Tinham a ilusão de que o STF ficaria amarrado às normas e aos
procedimentos jurídicos comuns e que, sem provas materiais, seriam
absolvidos. Ou seja, da mesma forma que erraram ao aceitar negócios
escusos com um escroque ligado ao tucanato mineiro, erraram ao se
subjugarem à defesa estritamente jurídica de um julgamento de
natureza política, onde as provas são imateriais.
Agora,
na mesma linha de sucessão de erros, querem que o PT transforme sua
defesa na principal tarefa partidária, sem sequer se darem conta de
que, com isso, empurram o partido para uma armadilha. A maioria do
STF pretende condenar todo o PT como cúmplice das ações e erros
cometidos pelos filiados condenados. Em vista disso, não deixará de
aproveitar qualquer oportunidade que se apresente. Basta ver como
foram céleres em aceitar o novo depoimento do escroque mineiro
incriminando Lula.
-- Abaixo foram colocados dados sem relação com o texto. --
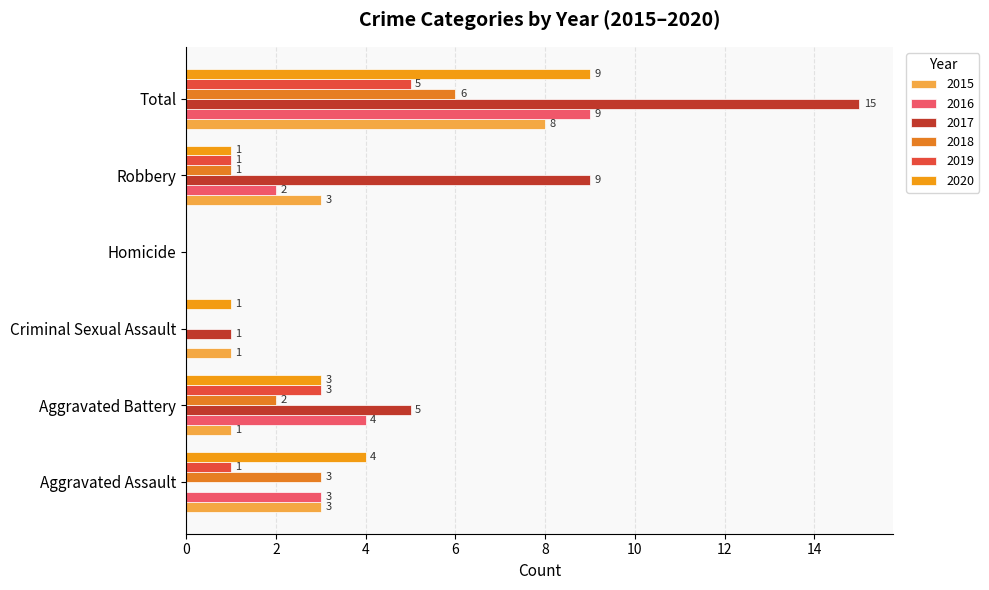

What is the value of the 2016 bar at the 6th from the left?

9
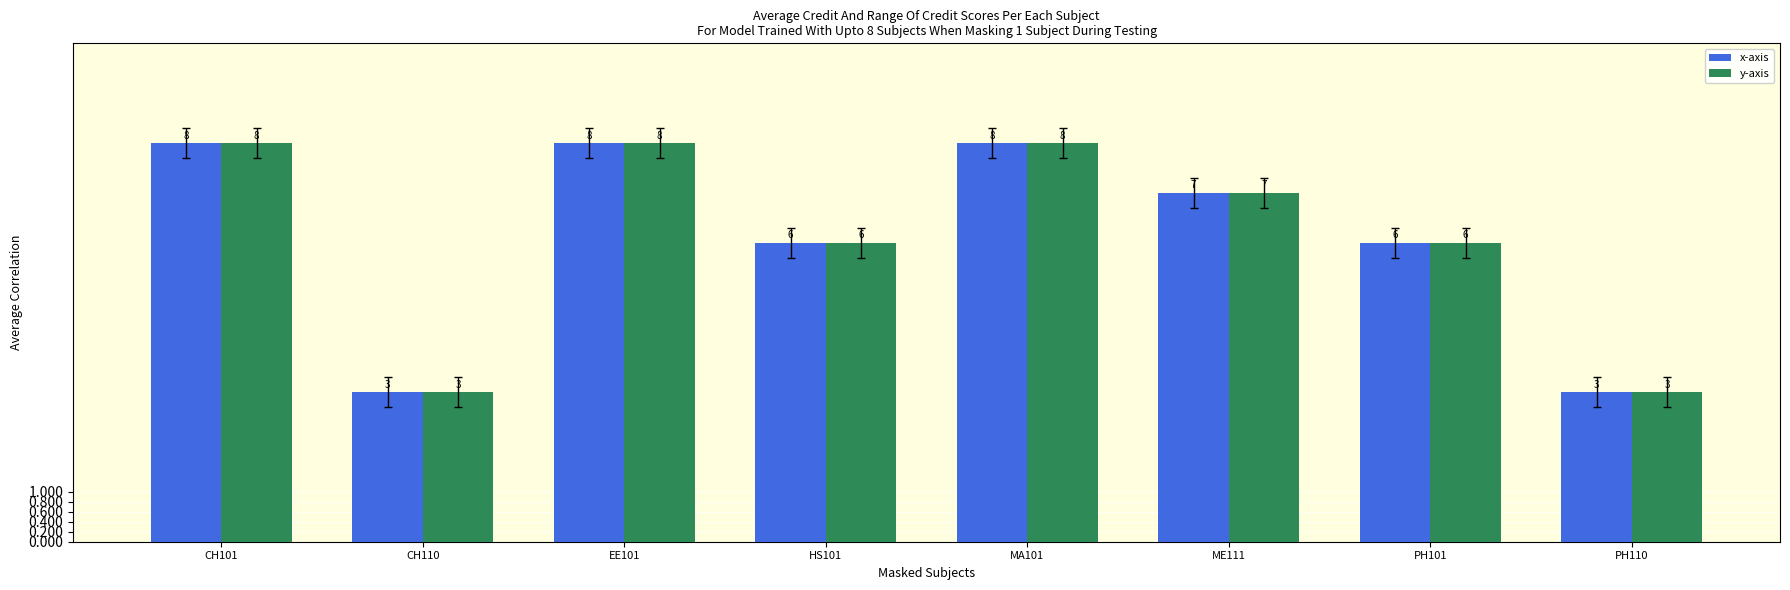

What is the value of the x-axis bar at the 6th from the left?

7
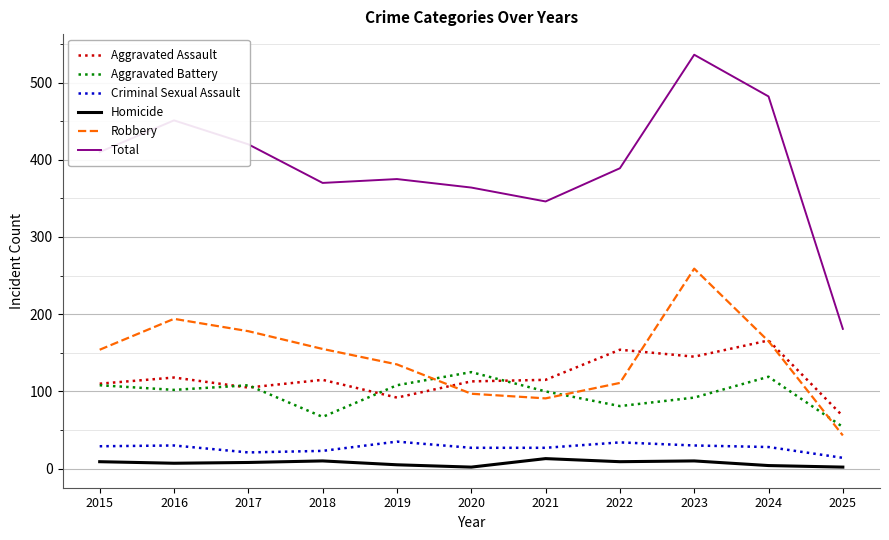

What is the spread (max minus min) of values at 2015?

401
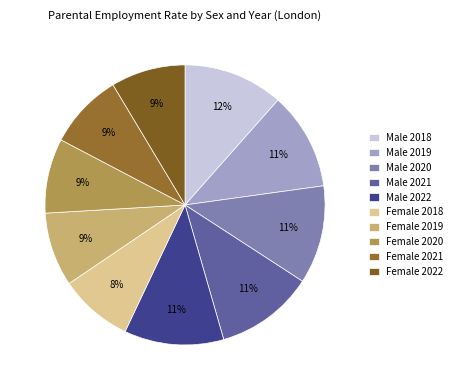

Count the number of slices in the pie.

10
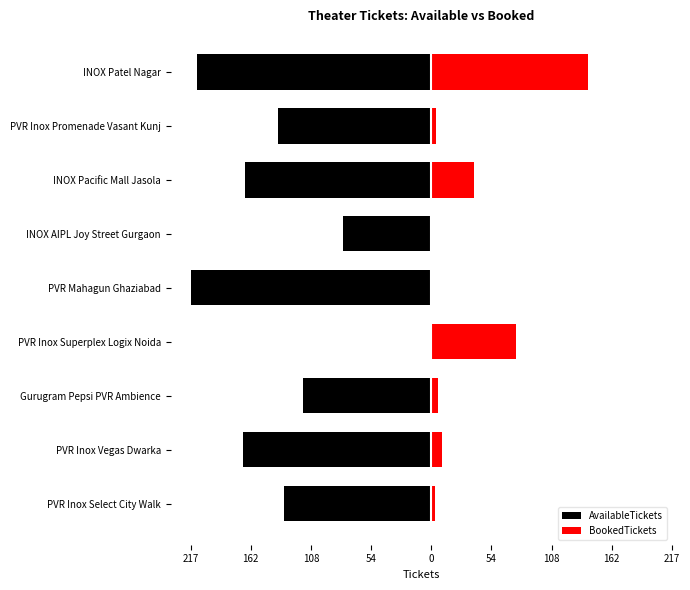

How many bars are there in each group?

2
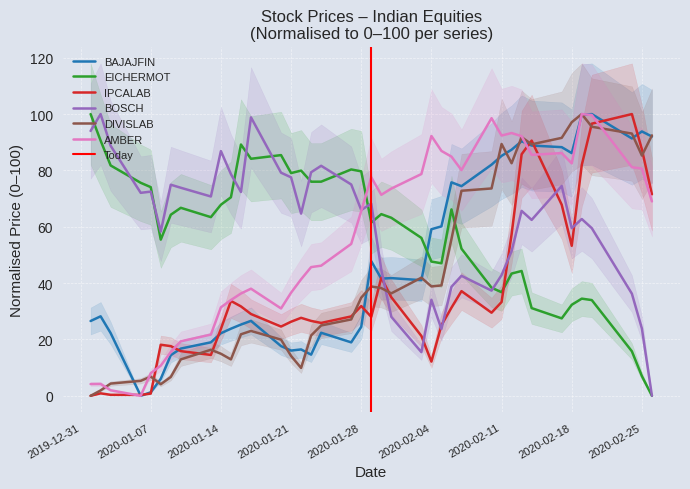

The value of IPCALAB at 2020-02-18 is 35.8. True or false?

False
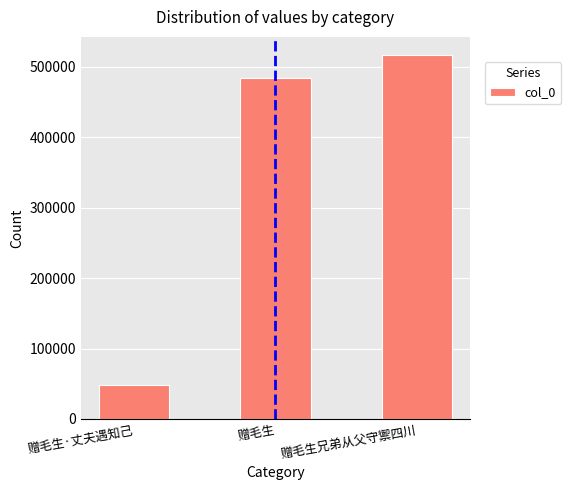

List the labels in order of value, largest first.

赠毛生兄弟从父守禦四川, 赠毛生, 赠毛生·丈夫遇知己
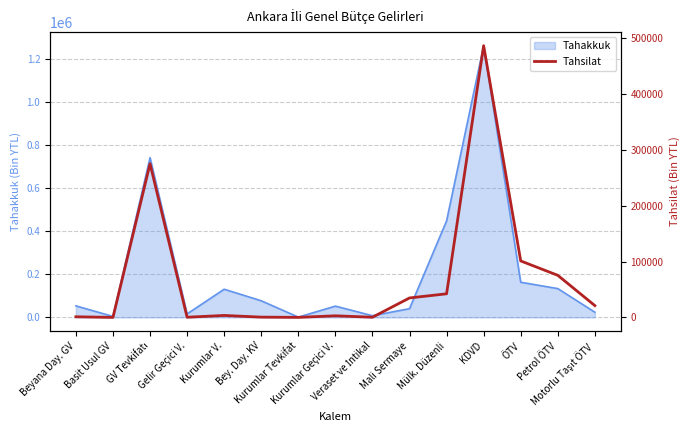

At which category does the chart reach its minimum across all series?

Basit Usul GV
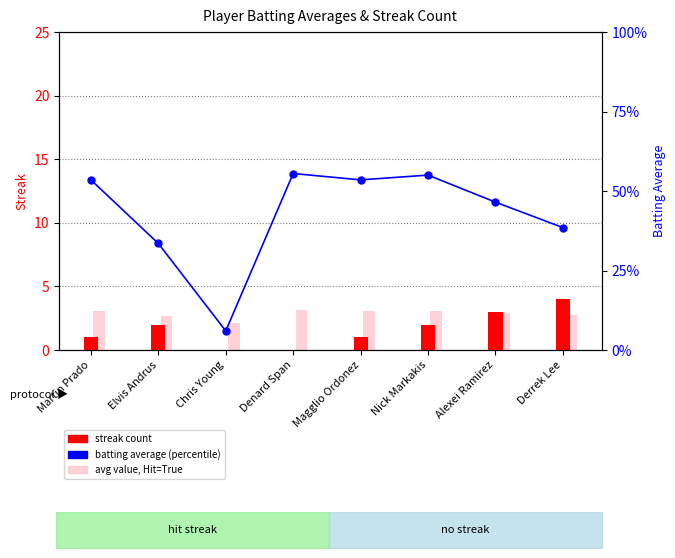

What position from the left is Nick Markakis?

6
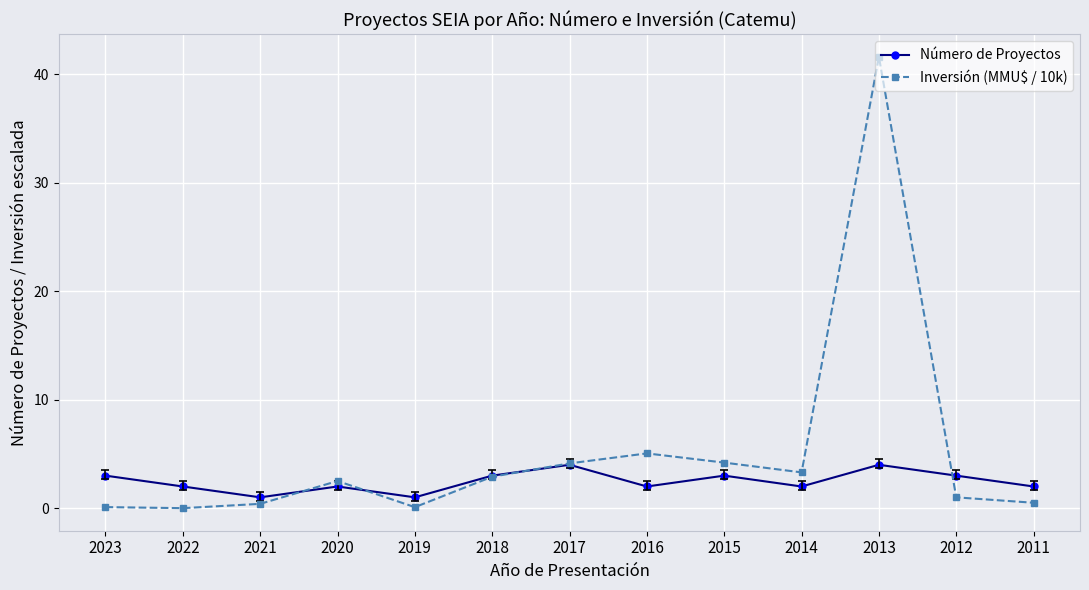

List the series in order of their peak value, lowest first.

Número de Proyectos, Inversión (MMU$ / 10k)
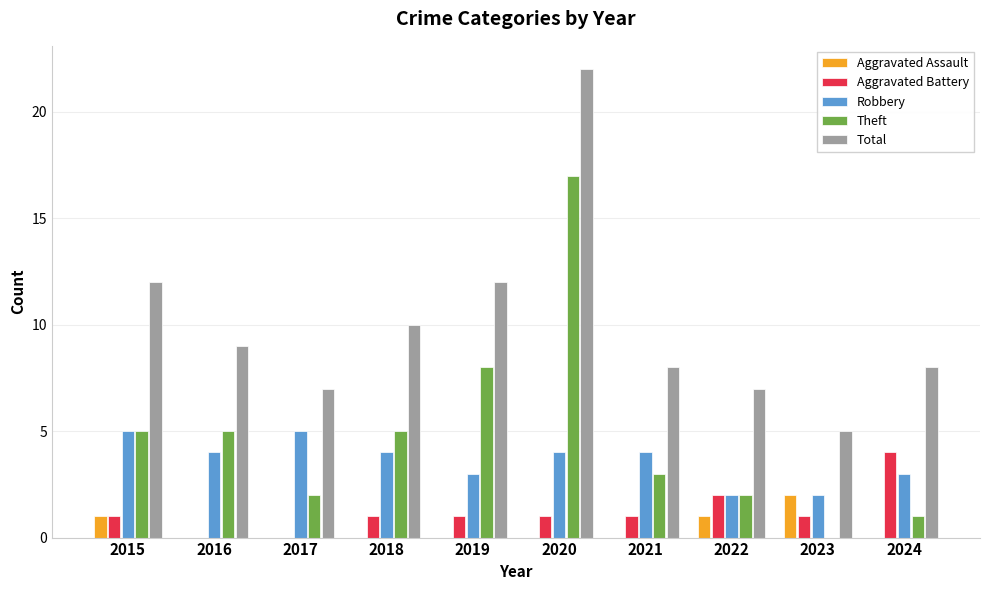

Is it true that Aggravated Assault equals 0 at 2018?

True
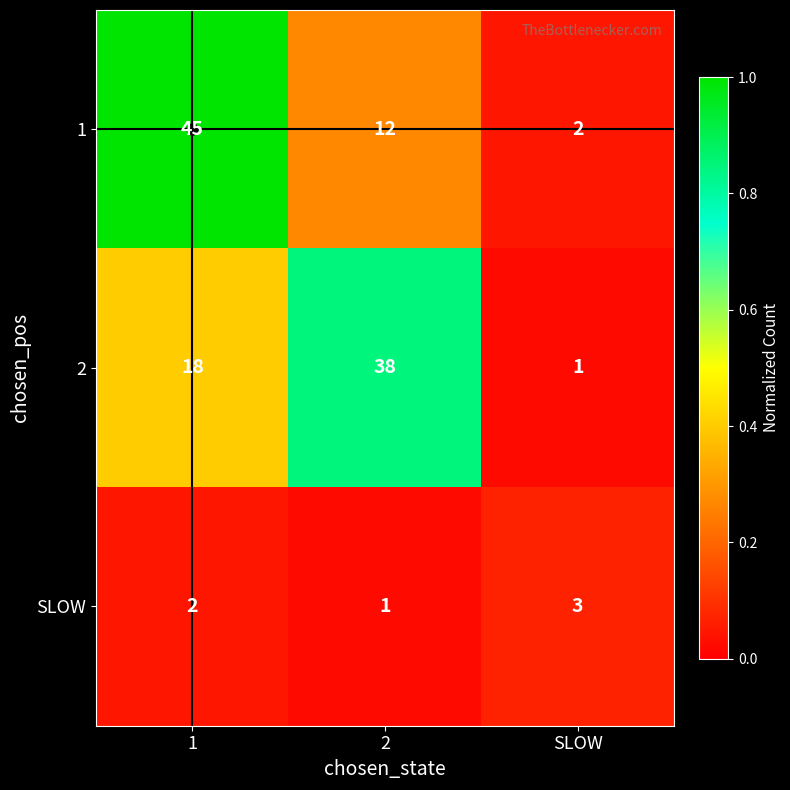

What is the sum of the SLOW values at SLOW and 2?

4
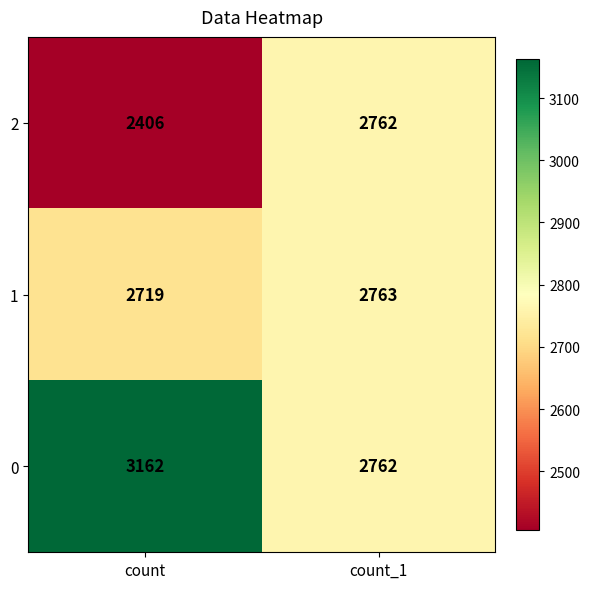

What is the maximum value for 2?

2762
Assim, se o diretório nacional do PT aceitar a
proposta de defesa pública desses filiados, ainda por cima incluindo
a defesa do escroque contra o qual há provas contundentes, estará
dando ao STF os motivos para colocar em andamento sua máquina de
criminalização judicial da política.
Os
filiados atingidos pela ação penal 470 não podem transformar sua
situação numa síndrome partidária. Têm o direito de se defender
e de mobilizar os que comungam de seu inconformismo. Mas precisam ter
consciência de que tal mobilização tende a desviar o PT e o
governo das questões políticas essenciais. Para escapar da
armadilha que procuram lhe impor, tanto a direita, conscientemente,
quanto os solidários aos condenados, inconscientemente, o PT
precisará focar ainda com maior decisão a luta contra a
desigualdade social, o domínio da economia pelo capital estrangeiro,
e os entraves que impedem maior participação democrática na
política e no governo.
O
PT, assim como toda a esquerda do país, precisa se concentrar nas
lutas pela industrialização soberana, pela reforma política, neste
caso especialmente para proibir o financiamento privado das campanhas
eleitorais, pela reforma tributária, e pelo fim do monopólio
privado das comunicações. É no bojo desse processo, especialmente
da reforma política, que o STF pode ser obrigado a rever o
julgamento da ação penal 470, tendo como base a legislação que
atropelou de forma tão descarada.
Os
filiados enredados nas armadilhas da direita devem aprender com as
lições que lhe foram impostas por seus próprios erros. Devem
assumi-los modestamente, e evitar que a síndrome do 470 paralise o
PT. Só isso pode criar as condições para salvá-los e esclarecer
como a justiça burguesa é capaz de atropelar suas próprias leis
para condenar seus inimigos. Se não se imbuírem dessa modéstia e
da paciência que deve caracterizar os combatentes pela verdade,
certamente criarão mais confusão do que esclarecimento, abrindo
flancos para novos ataques da direita.